According to Duhigg (investigative reporter, New York Times), if people can understand how behaviors became habits, they can restructure those patterns in more constructive ways. He presents information on habit formation and change from academic studies, interviews with scientists and executives, and research conducted in dozens of companies. Three sections deal with the neurology of habit formation in individuals, the habits of successful companies and organizations, and the habits of societies and tough ethical issues. Duhigg offers a fascinating analysis'.
Library Journal


With a light touch and utterly believable characters, Close’s...appealing debut manages to capture the humor, heartache and cautious optimism of her protagonists.
Kirkus Reviews



Discussion Questions
1. Why was E.P. described as “a man who would upend much of what we know about habits”? What did researchers learn from him?

2. What ability do patients with basal ganglia damage lose?

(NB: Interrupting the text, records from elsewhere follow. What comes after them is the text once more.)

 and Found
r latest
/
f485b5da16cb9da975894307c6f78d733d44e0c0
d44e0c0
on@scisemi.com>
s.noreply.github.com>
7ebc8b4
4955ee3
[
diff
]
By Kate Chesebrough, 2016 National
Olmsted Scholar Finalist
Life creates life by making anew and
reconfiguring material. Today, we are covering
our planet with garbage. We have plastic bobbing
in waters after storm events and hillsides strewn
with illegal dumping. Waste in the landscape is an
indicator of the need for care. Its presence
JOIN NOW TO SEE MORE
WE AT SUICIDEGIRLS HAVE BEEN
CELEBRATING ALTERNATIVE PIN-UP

3. Thinking back to the example of McDonald’s restaurants presented on page 26 in the book, how does this company use cues and rewards to trigger habit loops in its customers?

4. What cues and rewards can you identify when you’ve been to fast food restaurants? What about other settings, like movie theaters, or clothing stores?

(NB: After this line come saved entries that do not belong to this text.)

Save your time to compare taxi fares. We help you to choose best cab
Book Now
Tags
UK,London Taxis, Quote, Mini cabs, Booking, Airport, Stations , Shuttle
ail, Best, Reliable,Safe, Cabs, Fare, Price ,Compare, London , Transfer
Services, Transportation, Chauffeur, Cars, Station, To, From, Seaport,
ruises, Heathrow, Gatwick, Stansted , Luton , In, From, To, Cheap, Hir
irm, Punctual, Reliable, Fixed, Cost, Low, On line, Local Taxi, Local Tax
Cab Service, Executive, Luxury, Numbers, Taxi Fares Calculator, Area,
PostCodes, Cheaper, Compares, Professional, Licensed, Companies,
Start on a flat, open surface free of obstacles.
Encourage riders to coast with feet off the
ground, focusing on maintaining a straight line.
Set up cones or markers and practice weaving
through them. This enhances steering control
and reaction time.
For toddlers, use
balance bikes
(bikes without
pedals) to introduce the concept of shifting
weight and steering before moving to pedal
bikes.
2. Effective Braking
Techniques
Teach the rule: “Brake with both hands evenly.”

5. Using the graph on page 19 as a guide, diagram your own habit loop for entering a password on your email account or your pin number at the ATM. Identify the cue, routine, and reward for this habit.

6. Can you diagram the habit loop for when you go into the cafeteria, or have a meal at home?

7. Do you think it was ethical for psychologists to study E.P.? Was he able to consent to research onducted on his memory and habits? Explain why (or why not) the benefits of this research outweigh the negative effects it may have had on his life.

8. On page 21 the author writes, “Habits are often as much a curse as a benefit.” What are examples of habits that are beneficial or detrimental in your own life?

9. The author writes that it is possible to reawaken a habit, and that habits never disappear, but are changed by new cues, routines, or rewards. Describe a habit of yours that has been changed or replaced. Do you agree or disagree that this habit can be reawakened? Why? What would it take to reawaken your habit?

10. Psychologists have learned a great deal about habit and memory from studying individuals who have memory deficits. How are lessons from people like E.P. and H.M. relevant to your life?

11. Make a plan for a new habit you would like to develop. Identify what you can use as a cue, the steps involved in creating a routine and the reward this new habit will deliver.